(Joint position lists)
[Start of section]
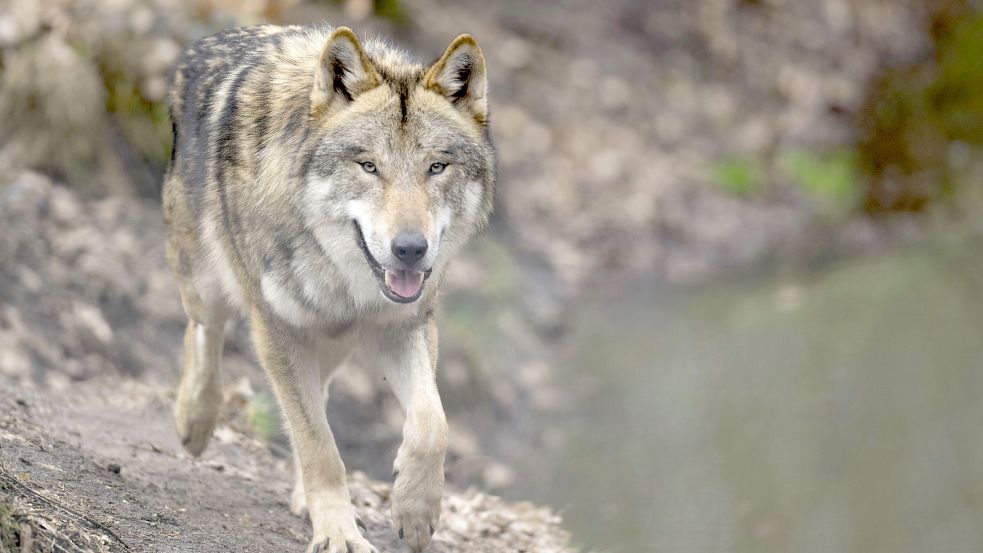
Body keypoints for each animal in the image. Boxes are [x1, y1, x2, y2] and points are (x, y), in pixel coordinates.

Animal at [164, 22, 496, 552]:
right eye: (368, 166)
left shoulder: (404, 327)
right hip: (207, 282)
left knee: (317, 392)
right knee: (203, 333)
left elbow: (432, 423)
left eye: (436, 167)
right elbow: (318, 445)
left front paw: (415, 510)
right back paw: (194, 420)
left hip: (334, 340)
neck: (343, 276)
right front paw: (340, 533)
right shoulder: (276, 330)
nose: (410, 249)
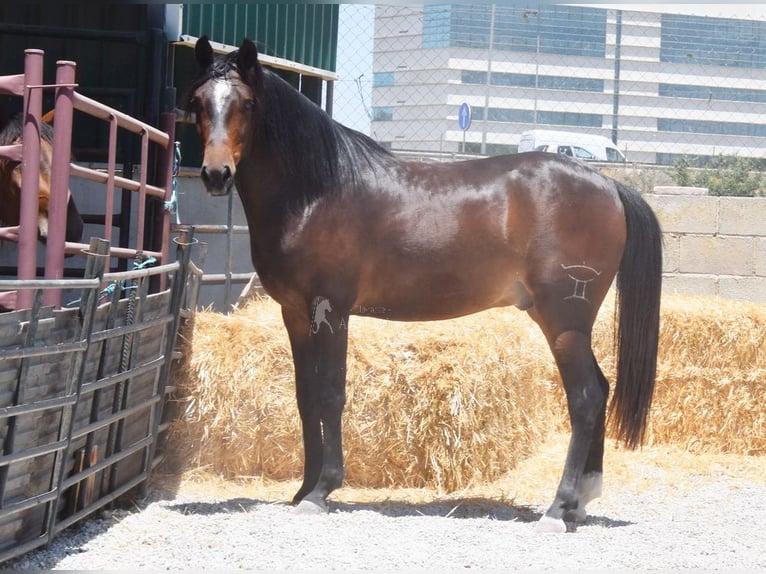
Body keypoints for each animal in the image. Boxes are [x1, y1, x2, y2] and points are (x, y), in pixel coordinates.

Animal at [185, 36, 663, 533]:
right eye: (196, 102)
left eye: (246, 103)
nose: (215, 175)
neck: (317, 192)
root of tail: (609, 186)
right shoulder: (295, 313)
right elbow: (305, 397)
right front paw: (303, 489)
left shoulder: (331, 311)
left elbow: (331, 395)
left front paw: (322, 490)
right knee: (601, 389)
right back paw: (582, 501)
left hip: (563, 323)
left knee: (586, 397)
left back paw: (558, 509)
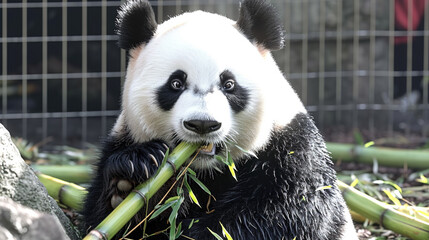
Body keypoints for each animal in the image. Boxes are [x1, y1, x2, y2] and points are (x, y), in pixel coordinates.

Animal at [82, 0, 356, 240]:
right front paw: (128, 180)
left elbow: (284, 213)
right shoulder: (124, 136)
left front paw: (201, 232)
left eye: (229, 84)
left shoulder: (291, 146)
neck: (206, 171)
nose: (203, 124)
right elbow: (105, 219)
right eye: (176, 83)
[End of section]
Work request
Drop the images, then copy the data exactly.

Solution to this problem
Body keypoints for each animal in the image. Boxes are [x1, y1, x2, y2] and points are (x, y), in pixel coordinates.

Animal at [164, 22, 496, 552]:
right eye: (368, 166)
left shoulder: (404, 327)
right hip: (207, 282)
left knee: (317, 392)
right knee: (203, 333)
left elbow: (432, 423)
left eye: (436, 167)
right elbow: (318, 445)
left front paw: (415, 510)
right back paw: (194, 420)
left hip: (334, 340)
neck: (343, 276)
right front paw: (340, 533)
right shoulder: (276, 330)
nose: (410, 249)
Body keypoints for each animal in the image. Boxes are [x1, y1, x2, y2] and points are (x, y), in pixel coordinates.

Animal at [185, 36, 663, 533]:
right eye: (196, 102)
left eye: (246, 103)
nose: (215, 175)
neck: (317, 192)
root of tail: (609, 186)
right shoulder: (295, 313)
right elbow: (305, 397)
right front paw: (303, 489)
left shoulder: (331, 311)
left elbow: (331, 395)
left front paw: (322, 490)
right knee: (601, 389)
right back paw: (582, 501)
left hip: (563, 323)
left knee: (586, 397)
left back paw: (558, 509)
Body keypoints for each animal in the image. Boxes are [x1, y1, x2, y2] and points are (x, y), in pixel coordinates.

Animal at [82, 0, 356, 240]:
right front paw: (128, 180)
left elbow: (284, 213)
right shoulder: (124, 136)
left front paw: (201, 232)
left eye: (229, 84)
left shoulder: (291, 146)
neck: (206, 171)
nose: (203, 124)
right elbow: (105, 219)
right eye: (176, 83)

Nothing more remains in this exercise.